Anyone who knows my feelings on memoirs should understand that four stars is no slight praise for Alyssa Shelasky. After all, I almost gave up in chapter 2, which I will refer to as the "name dropping chapter," where she talks about her days (more often: nights) as a writer for various well-known TV networks and fashion/entertainment magazines in New York. It is shallow, it is silly, and I found her incredibly annoying.
Without that contrast, I think you wouldn't get a chance to understand how she grows. Alyssa had a relationship with a fairly known 'celebrity' chef (I'll let you Google it since in the book she refers to him as Chef), one taking her from her comfort zone and dumping her into a solitary existence in DC as he rode the swell of fame to opening several restaurants. It is an isolation that anyone living with a restaurant person would know well.
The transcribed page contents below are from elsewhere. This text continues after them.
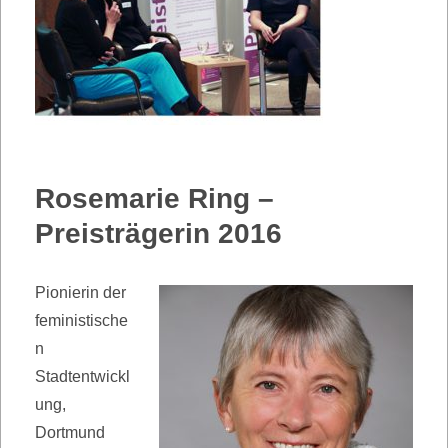
Rosemarie Ring –
Preisträgerin 2016
Pionierin der
feministische
n
Stadtentwickl
ung,
Dortmund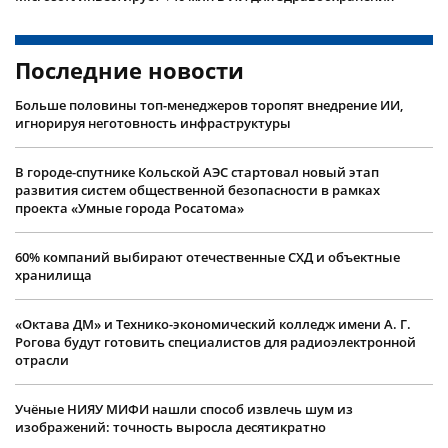
Последние новости
Больше половины топ-менеджеров торопят внедрение ИИ,
игнорируя неготовность инфраструктуры
В городе-спутнике Кольской АЭС стартовал новый этап
развития систем общественной безопасности в рамках
проекта «Умные города Росатома»
60% компаний выбирают отечественные СХД и объектные
хранилища
«Октава ДМ» и Технико-экономический колледж имени А. Г.
Рогова будут готовить специалистов для радиоэлектронной
отрасли
Учëные НИЯУ МИФИ нашли способ извлечь шум из
изображений: точность выросла десятикратно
She has to go through a journey to find herself, to find happiness but also just a hobby, and food becomes her salvation. The fact that she'd never cooked in her life makes the story more charming, and it helps that she has no problem making public mistakes. It started with her blog, Apron Anxiety, and turned into this book. I don't often laugh when I'm reading, but her description of her first meal for Chef had me giggling.
It isn't just that she learns about food. Any tedious journalism major could go through that journey, and the potential for an inauthentic experience is what I was fearing when I started the book. I felt her personal journey to be far less shallow than she appeared toward the beginning, and she learned to get to know people who she had originally dismissed, and to stand up for what she needed from her life.
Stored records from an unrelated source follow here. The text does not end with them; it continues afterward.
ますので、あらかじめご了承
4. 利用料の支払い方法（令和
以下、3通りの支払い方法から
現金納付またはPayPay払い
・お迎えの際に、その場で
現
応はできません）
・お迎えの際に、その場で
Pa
There are recipes throughout this that make for a feel-good read, as if the reader could recreate moments that were meaningful for the author. And... yeah, I might need to make that tomato soup.
A few bits from the end:
"You learn that there's nothing bad about feeling safe and there's everything good about inner stillness; and above all, just because you're an extraordinary person who deserves extraordinary love, it can't come at the expense of everything else that makes you whole."
"Everyone cooks for matters of the heart. We're all in the kitchen because it fulfills a longing inside, whether it's for grace, survival, a renewed sense of self, or just the thrill of it all - these are the stories that get us there, keep us there, or sometimes take us away. But without the people who have moved us, pushed us, left us, maybe even hurt us, then really, it's only food."